Kiedy zadzwoniłam do kogoś z jej ekipy (obawiając się, że zamiast chodzić na czytania siedzą i plotkują w kawiarni) zostałam mile zaskoczona – zdążyły już posłuchać kilku czytań: Anny Ilczuk, Wojciecha Mecwaldowskiego i Adama Ferencego. Teraz zmierzały w stronę ulicy Dubois.
W tym samym czasie, w Klubie Pod Kolumnami przy placu Świętego Macieja, ja wysłuchałam czytania Agnieszki Grochowskiej.
Niestety, nie wspominam go za dobrze.
Fakt, że się na nie spóźniłam, to jedno. Gorzej, że stojąc już w przepełnionej sali, w hałaśliwym tłumie ludzi w ogóle nie słyszałam czytanej książki. Do tego zaduch jaki się tam unosił spowodował, że pod koniec byłam bliska omdlenia.
Gdy wreszcie stamtąd wyszłam, zaczął padać deszcz.
Schowałam się w bramie jakiejś obskurnej
kamienicy, starając się złapać oddech i zebrać myśli.
Z mapy wynikało, że od ulicy Rydygiera dzieli mnie tylko niewielki odcinek drogi, niecałe dziesięć minut piechotą. Po chwili wahania skierowałam się więc w tamtą stronę.
To była trudna droga. Stres przejął nade mną kontrolę, kręciło mi się w głowie, panikowałam i płakałam. Ledwo dostrzegałam nazwy ulic i naprawdę nie wiem, jak udało mi się bezpiecznie trafić do celu.
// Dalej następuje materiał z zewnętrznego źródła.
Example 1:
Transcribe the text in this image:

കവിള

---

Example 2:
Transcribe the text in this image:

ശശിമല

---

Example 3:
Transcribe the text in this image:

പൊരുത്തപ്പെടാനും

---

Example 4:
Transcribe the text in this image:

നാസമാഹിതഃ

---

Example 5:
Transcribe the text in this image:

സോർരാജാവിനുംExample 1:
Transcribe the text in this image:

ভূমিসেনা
Kilka tygodni wcześniej, gdy późnym popołudniem ogłoszono kto będzie czytał na Rydygiera, siedząc w swoim pokoju na wiadomość zareagowałam krzykiem, tańcem i jeszcze raz krzykiem. Potem słowotokiem, którego ofiarą padła mama, a chwilę później także przyjaciele.
Zresztą, na tym spontanicznym wybuchu radości się nie skończyło, bo z chwilą, gdy się wygadałam pobiegłam cała w skowronkach do sklepu po lody.
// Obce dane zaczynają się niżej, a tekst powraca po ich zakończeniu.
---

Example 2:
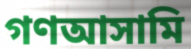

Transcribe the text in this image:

গণআসামি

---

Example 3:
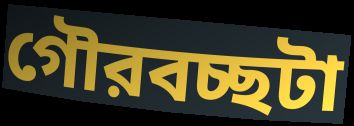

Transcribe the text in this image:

গৌরবচ্ছটা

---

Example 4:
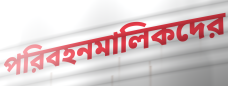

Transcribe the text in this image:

পরিবহনমালিকদের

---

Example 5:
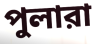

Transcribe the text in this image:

পুলারা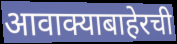
आवाक्याबाहेरचीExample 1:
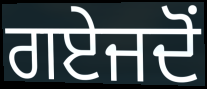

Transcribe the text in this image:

ਗਏਜਦੋਂ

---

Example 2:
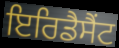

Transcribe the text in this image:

ਇਰਿਡੈਸੈਂਟ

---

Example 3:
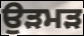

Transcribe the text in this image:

ਉੜਮੜ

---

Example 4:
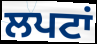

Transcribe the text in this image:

ਲਪਟਾਂ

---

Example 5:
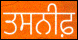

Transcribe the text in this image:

ਤਸਨੀਫ਼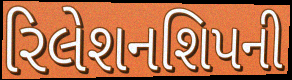
રિલેશનશિપની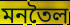
মনতৈল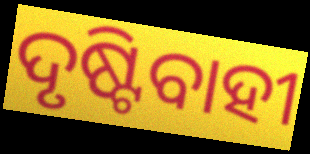
ଦୃଷ୍ଟିବାହୀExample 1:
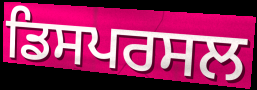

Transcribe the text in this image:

ਡਿਸਪਰਸਲ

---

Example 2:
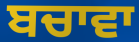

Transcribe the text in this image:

ਬਚਾਵਾ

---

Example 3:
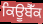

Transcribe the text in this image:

ਕਿਊਬੈੱਕ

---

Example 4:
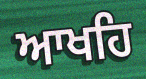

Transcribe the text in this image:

ਆਖਹਿ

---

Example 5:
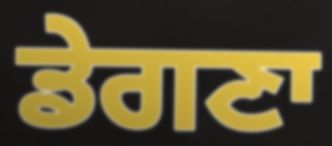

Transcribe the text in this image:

ਡੇਗਣਾ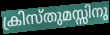
ക്രിസ്തുമസ്സിനു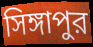
সিঙ্গাপুরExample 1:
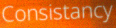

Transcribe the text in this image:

Consistancy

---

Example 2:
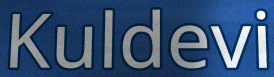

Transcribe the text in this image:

Kuldevi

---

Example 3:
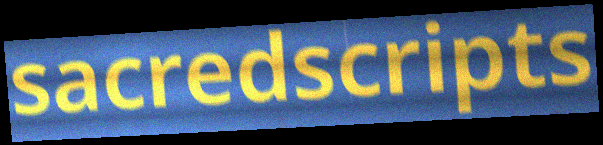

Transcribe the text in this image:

sacredscripts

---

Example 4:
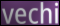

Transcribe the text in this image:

vechi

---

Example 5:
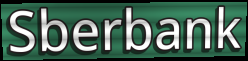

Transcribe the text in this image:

Sberbank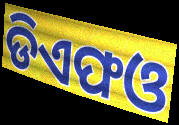
ଡିଏଫଓ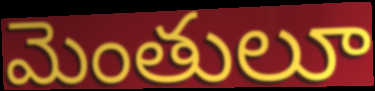
మెంతులూ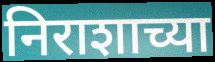
निराशाच्या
Tajemniczą czytającą, której obecność na liście spowodowała tyle zamieszania była…
aktorka Magdalena Różdżka.
Pamiętacie może artykuł Fanka kontra media - wybór nieoczywisty ?
To tam znaczną część tekstu poświęciłam na wspomnienie mojego ulubionego polskiego serialu oraz pokrótce wspomniałam o planie, który konsekwentnie, od lat realizuję.
Ten zamiar, zakładający spotkanie każdego aktora grającego w ,,Czasie Honoru” obejmował także i Różdżkę, która od drugiego sezonu grała postać Wandy (po pierwszym zastępując w tej roli Maję Ostaszewską)
Tym razem, to nie czytanie było najważniejsze, lecz właśnie spotkanie. Chciałam być odważna, stanąć przed Panią Magdą i powiedzieć, ile ta rola i ten serial dla mnie znaczą.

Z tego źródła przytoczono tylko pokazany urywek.